### Problem to work on
The answer must consist only of the lines in the records below from the line with "Picture 2: EM" to the line with "Picture 3: xy-64, xy-32, xy+64;", both included, copied word for word with every picture left out.

### Input
——————————

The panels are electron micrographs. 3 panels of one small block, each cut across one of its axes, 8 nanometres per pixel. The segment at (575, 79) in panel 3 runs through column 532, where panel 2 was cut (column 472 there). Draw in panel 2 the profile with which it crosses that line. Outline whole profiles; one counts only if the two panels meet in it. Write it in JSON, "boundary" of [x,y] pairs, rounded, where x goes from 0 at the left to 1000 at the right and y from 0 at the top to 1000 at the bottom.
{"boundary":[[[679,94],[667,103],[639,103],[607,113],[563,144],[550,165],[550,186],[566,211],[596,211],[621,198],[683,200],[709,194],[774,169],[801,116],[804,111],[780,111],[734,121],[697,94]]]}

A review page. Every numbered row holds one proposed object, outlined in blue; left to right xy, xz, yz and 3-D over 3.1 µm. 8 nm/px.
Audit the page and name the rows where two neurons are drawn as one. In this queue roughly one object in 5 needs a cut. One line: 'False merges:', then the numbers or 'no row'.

——————————

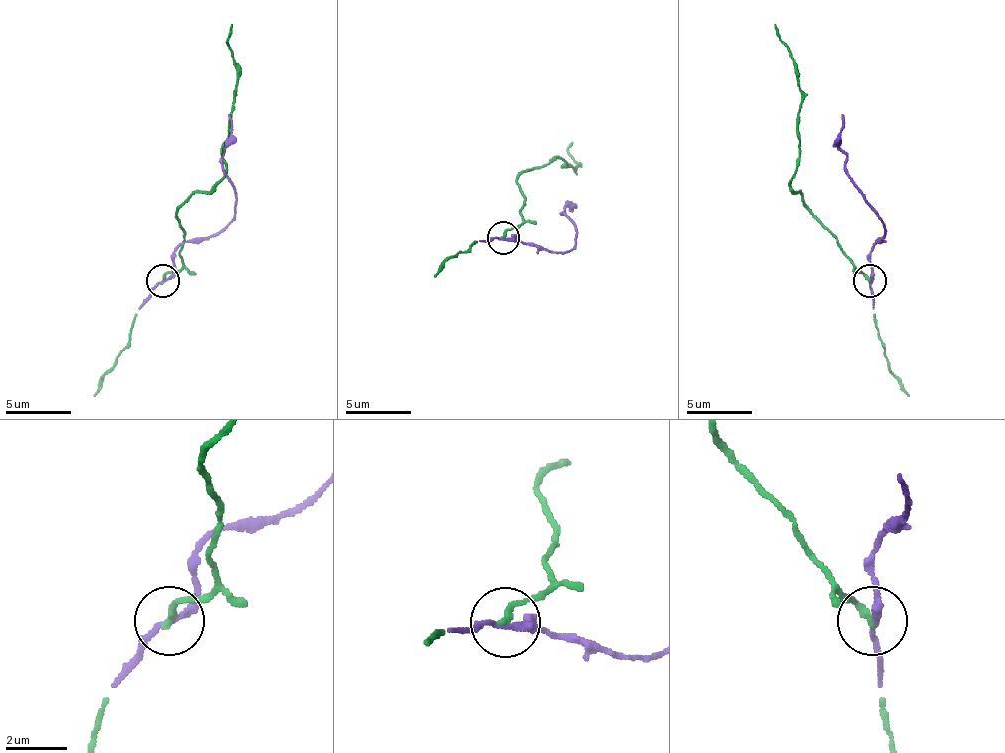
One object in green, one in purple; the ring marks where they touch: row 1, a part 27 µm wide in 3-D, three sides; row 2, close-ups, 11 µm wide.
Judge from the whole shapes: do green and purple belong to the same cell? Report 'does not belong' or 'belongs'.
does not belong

——————————

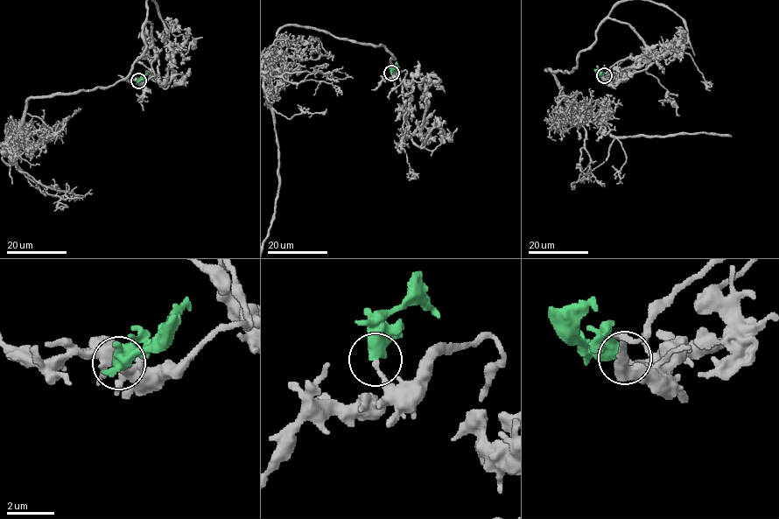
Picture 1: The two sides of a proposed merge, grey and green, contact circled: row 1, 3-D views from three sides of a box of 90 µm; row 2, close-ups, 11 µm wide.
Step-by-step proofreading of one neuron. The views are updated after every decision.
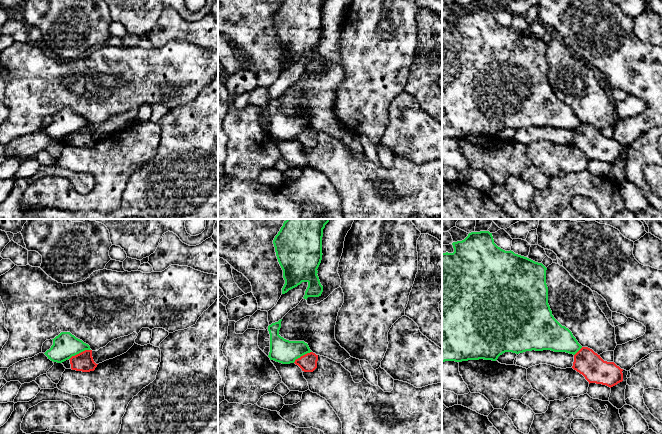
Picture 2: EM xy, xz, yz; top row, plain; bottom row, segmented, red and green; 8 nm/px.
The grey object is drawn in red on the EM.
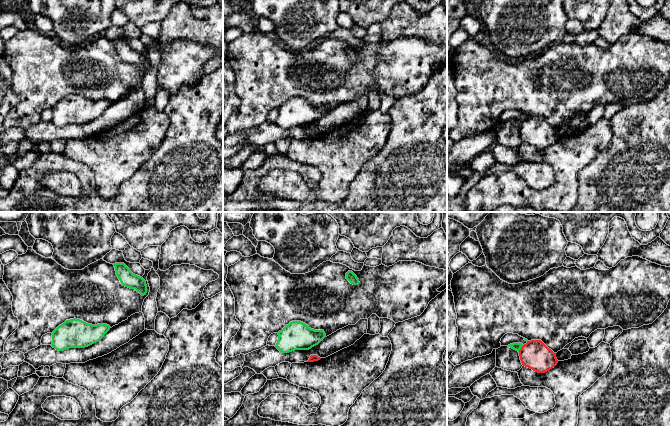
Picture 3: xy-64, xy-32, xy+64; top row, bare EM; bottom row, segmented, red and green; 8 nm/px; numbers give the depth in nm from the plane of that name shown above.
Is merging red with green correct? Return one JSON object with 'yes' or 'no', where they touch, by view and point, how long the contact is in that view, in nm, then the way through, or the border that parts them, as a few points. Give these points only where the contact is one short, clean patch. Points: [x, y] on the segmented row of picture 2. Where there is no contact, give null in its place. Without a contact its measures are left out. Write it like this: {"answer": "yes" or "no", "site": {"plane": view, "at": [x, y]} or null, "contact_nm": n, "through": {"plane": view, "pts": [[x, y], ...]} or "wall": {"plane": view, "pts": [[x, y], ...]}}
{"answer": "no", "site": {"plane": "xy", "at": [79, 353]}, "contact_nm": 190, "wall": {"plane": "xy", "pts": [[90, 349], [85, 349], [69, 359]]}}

——————————

### Task answer
Picture 2: EM xy, xz, yz; top row, plain; bottom row, segmented, red and green; 8 nm/px.
The grey object is drawn in red on the EM.
Picture 3: xy-64, xy-32, xy+64; top row, bare EM; bottom row, segmented, red and green; 8 nm/px; numbers give the depth in nm from the plane of that name shown above.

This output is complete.